### AIM
Repeat the entries below line for line, without changing anything.

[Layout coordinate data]

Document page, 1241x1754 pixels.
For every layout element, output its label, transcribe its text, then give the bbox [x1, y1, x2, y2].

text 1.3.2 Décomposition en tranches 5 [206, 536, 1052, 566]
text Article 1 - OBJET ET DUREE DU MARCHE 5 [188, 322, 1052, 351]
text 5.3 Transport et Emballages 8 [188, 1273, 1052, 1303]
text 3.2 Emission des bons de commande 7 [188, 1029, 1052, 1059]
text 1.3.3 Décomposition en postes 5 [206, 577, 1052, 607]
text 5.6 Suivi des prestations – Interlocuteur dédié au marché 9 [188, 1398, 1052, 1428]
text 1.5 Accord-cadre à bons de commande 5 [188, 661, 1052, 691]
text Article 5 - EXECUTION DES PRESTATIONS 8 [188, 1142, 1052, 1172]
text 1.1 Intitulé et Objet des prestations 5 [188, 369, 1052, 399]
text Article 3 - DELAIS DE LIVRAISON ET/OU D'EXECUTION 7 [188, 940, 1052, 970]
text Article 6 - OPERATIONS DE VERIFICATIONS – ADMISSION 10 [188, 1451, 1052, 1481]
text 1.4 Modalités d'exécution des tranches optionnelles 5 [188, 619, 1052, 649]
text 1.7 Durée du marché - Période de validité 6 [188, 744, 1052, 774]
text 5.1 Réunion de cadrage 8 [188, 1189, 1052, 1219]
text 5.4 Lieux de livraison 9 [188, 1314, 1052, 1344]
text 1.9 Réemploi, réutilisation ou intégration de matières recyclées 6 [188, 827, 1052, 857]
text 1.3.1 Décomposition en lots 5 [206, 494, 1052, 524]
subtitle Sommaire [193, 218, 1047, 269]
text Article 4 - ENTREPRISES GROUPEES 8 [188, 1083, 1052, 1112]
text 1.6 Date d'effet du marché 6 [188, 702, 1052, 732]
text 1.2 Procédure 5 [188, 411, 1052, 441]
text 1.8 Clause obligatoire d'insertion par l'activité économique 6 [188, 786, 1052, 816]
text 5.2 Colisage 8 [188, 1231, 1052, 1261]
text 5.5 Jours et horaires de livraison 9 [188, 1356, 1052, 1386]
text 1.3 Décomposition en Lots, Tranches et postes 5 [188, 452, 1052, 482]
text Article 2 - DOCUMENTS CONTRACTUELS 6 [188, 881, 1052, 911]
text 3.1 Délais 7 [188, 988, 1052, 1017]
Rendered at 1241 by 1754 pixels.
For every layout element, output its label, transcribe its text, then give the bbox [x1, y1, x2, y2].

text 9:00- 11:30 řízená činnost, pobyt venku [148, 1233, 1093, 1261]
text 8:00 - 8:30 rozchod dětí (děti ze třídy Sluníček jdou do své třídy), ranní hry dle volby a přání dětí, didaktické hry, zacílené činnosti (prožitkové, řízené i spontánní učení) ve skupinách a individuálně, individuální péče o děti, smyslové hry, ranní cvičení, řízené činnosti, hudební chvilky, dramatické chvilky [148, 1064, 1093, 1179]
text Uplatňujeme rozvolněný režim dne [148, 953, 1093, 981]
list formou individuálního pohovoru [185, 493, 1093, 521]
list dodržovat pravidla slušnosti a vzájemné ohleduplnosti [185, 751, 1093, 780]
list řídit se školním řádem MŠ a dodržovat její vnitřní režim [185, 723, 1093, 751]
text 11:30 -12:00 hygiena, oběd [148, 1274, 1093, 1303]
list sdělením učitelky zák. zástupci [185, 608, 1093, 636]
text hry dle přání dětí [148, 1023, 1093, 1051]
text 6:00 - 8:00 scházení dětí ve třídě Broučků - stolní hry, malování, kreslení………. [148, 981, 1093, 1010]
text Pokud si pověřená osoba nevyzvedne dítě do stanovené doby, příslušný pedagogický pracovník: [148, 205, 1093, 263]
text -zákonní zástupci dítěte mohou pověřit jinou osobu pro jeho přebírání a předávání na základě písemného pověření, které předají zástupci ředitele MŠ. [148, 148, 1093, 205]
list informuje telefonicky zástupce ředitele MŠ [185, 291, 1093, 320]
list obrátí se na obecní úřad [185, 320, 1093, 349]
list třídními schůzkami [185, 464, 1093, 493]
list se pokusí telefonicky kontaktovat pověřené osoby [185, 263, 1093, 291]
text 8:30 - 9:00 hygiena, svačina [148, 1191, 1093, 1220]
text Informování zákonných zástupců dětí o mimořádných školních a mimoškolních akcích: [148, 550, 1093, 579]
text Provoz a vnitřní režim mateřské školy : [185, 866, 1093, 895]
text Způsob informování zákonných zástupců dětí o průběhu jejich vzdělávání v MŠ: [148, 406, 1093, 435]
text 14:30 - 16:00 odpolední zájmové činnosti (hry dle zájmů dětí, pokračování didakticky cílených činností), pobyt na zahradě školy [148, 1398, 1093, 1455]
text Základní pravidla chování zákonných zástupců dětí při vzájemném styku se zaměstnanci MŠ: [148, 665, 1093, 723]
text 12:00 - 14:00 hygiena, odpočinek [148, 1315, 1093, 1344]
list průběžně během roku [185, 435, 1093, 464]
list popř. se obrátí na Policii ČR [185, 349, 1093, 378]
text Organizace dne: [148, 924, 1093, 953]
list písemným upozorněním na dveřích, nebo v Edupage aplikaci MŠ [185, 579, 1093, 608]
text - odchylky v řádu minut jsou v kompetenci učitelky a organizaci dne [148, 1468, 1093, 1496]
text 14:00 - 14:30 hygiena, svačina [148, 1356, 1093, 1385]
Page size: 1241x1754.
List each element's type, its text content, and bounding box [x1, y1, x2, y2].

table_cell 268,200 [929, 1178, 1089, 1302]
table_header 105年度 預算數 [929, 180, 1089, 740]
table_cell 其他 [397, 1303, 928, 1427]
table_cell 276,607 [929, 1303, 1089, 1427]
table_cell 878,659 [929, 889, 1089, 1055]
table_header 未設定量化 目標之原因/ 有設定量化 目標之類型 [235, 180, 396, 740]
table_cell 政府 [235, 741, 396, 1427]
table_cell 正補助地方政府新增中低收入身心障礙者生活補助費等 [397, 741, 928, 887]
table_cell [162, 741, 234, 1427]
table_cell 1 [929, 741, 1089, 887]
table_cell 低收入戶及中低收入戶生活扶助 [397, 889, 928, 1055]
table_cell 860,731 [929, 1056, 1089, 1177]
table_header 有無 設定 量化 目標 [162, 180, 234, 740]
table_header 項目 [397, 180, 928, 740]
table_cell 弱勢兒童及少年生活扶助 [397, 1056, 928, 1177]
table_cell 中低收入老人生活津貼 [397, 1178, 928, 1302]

### RESPONSE FOR THIS EXERCISE
Document page, 1241x1754 pixels.
For every layout element, output its label, transcribe its text, then give the bbox [x1, y1, x2, y2].

text 1.3.2 Décomposition en tranches 5 [206, 536, 1052, 566]
text Article 1 - OBJET ET DUREE DU MARCHE 5 [188, 322, 1052, 351]
text 5.3 Transport et Emballages 8 [188, 1273, 1052, 1303]
text 3.2 Emission des bons de commande 7 [188, 1029, 1052, 1059]
text 1.3.3 Décomposition en postes 5 [206, 577, 1052, 607]
text 5.6 Suivi des prestations – Interlocuteur dédié au marché 9 [188, 1398, 1052, 1428]
text 1.5 Accord-cadre à bons de commande 5 [188, 661, 1052, 691]
text Article 5 - EXECUTION DES PRESTATIONS 8 [188, 1142, 1052, 1172]
text 1.1 Intitulé et Objet des prestations 5 [188, 369, 1052, 399]
text Article 3 - DELAIS DE LIVRAISON ET/OU D'EXECUTION 7 [188, 940, 1052, 970]
text Article 6 - OPERATIONS DE VERIFICATIONS – ADMISSION 10 [188, 1451, 1052, 1481]
text 1.4 Modalités d'exécution des tranches optionnelles 5 [188, 619, 1052, 649]
text 1.7 Durée du marché - Période de validité 6 [188, 744, 1052, 774]
text 5.1 Réunion de cadrage 8 [188, 1189, 1052, 1219]
text 5.4 Lieux de livraison 9 [188, 1314, 1052, 1344]
text 1.9 Réemploi, réutilisation ou intégration de matières recyclées 6 [188, 827, 1052, 857]
text 1.3.1 Décomposition en lots 5 [206, 494, 1052, 524]
subtitle Sommaire [193, 218, 1047, 269]
text Article 4 - ENTREPRISES GROUPEES 8 [188, 1083, 1052, 1112]
text 1.6 Date d'effet du marché 6 [188, 702, 1052, 732]
text 1.2 Procédure 5 [188, 411, 1052, 441]
text 1.8 Clause obligatoire d'insertion par l'activité économique 6 [188, 786, 1052, 816]
text 5.2 Colisage 8 [188, 1231, 1052, 1261]
text 5.5 Jours et horaires de livraison 9 [188, 1356, 1052, 1386]
text 1.3 Décomposition en Lots, Tranches et postes 5 [188, 452, 1052, 482]
text Article 2 - DOCUMENTS CONTRACTUELS 6 [188, 881, 1052, 911]
text 3.1 Délais 7 [188, 988, 1052, 1017]
Rendered at 1241 by 1754 pixels.
For every layout element, output its label, transcribe its text, then give the bbox [x1, y1, x2, y2].

text 9:00- 11:30 řízená činnost, pobyt venku [148, 1233, 1093, 1261]
text 8:00 - 8:30 rozchod dětí (děti ze třídy Sluníček jdou do své třídy), ranní hry dle volby a přání dětí, didaktické hry, zacílené činnosti (prožitkové, řízené i spontánní učení) ve skupinách a individuálně, individuální péče o děti, smyslové hry, ranní cvičení, řízené činnosti, hudební chvilky, dramatické chvilky [148, 1064, 1093, 1179]
text Uplatňujeme rozvolněný režim dne [148, 953, 1093, 981]
list formou individuálního pohovoru [185, 493, 1093, 521]
list dodržovat pravidla slušnosti a vzájemné ohleduplnosti [185, 751, 1093, 780]
list řídit se školním řádem MŠ a dodržovat její vnitřní režim [185, 723, 1093, 751]
text 11:30 -12:00 hygiena, oběd [148, 1274, 1093, 1303]
list sdělením učitelky zák. zástupci [185, 608, 1093, 636]
text hry dle přání dětí [148, 1023, 1093, 1051]
text 6:00 - 8:00 scházení dětí ve třídě Broučků - stolní hry, malování, kreslení………. [148, 981, 1093, 1010]
text Pokud si pověřená osoba nevyzvedne dítě do stanovené doby, příslušný pedagogický pracovník: [148, 205, 1093, 263]
text -zákonní zástupci dítěte mohou pověřit jinou osobu pro jeho přebírání a předávání na základě písemného pověření, které předají zástupci ředitele MŠ. [148, 148, 1093, 205]
list informuje telefonicky zástupce ředitele MŠ [185, 291, 1093, 320]
list obrátí se na obecní úřad [185, 320, 1093, 349]
list třídními schůzkami [185, 464, 1093, 493]
list se pokusí telefonicky kontaktovat pověřené osoby [185, 263, 1093, 291]
text 8:30 - 9:00 hygiena, svačina [148, 1191, 1093, 1220]
text Informování zákonných zástupců dětí o mimořádných školních a mimoškolních akcích: [148, 550, 1093, 579]
text Provoz a vnitřní režim mateřské školy : [185, 866, 1093, 895]
text Způsob informování zákonných zástupců dětí o průběhu jejich vzdělávání v MŠ: [148, 406, 1093, 435]
text 14:30 - 16:00 odpolední zájmové činnosti (hry dle zájmů dětí, pokračování didakticky cílených činností), pobyt na zahradě školy [148, 1398, 1093, 1455]
text Základní pravidla chování zákonných zástupců dětí při vzájemném styku se zaměstnanci MŠ: [148, 665, 1093, 723]
text 12:00 - 14:00 hygiena, odpočinek [148, 1315, 1093, 1344]
list průběžně během roku [185, 435, 1093, 464]
list popř. se obrátí na Policii ČR [185, 349, 1093, 378]
text Organizace dne: [148, 924, 1093, 953]
list písemným upozorněním na dveřích, nebo v Edupage aplikaci MŠ [185, 579, 1093, 608]
text - odchylky v řádu minut jsou v kompetenci učitelky a organizaci dne [148, 1468, 1093, 1496]
text 14:00 - 14:30 hygiena, svačina [148, 1356, 1093, 1385]
Page size: 1241x1754.
List each element's type, its text content, and bounding box [x1, y1, x2, y2].

table_cell 268,200 [929, 1178, 1089, 1302]
table_header 105年度 預算數 [929, 180, 1089, 740]
table_cell 其他 [397, 1303, 928, 1427]
table_cell 276,607 [929, 1303, 1089, 1427]
table_cell 878,659 [929, 889, 1089, 1055]
table_header 未設定量化 目標之原因/ 有設定量化 目標之類型 [235, 180, 396, 740]
table_cell 政府 [235, 741, 396, 1427]
table_cell 正補助地方政府新增中低收入身心障礙者生活補助費等 [397, 741, 928, 887]
table_cell [162, 741, 234, 1427]
table_cell 1 [929, 741, 1089, 887]
table_cell 低收入戶及中低收入戶生活扶助 [397, 889, 928, 1055]
table_cell 860,731 [929, 1056, 1089, 1177]
table_header 有無 設定 量化 目標 [162, 180, 234, 740]
table_header 項目 [397, 180, 928, 740]
table_cell 弱勢兒童及少年生活扶助 [397, 1056, 928, 1177]
table_cell 中低收入老人生活津貼 [397, 1178, 928, 1302]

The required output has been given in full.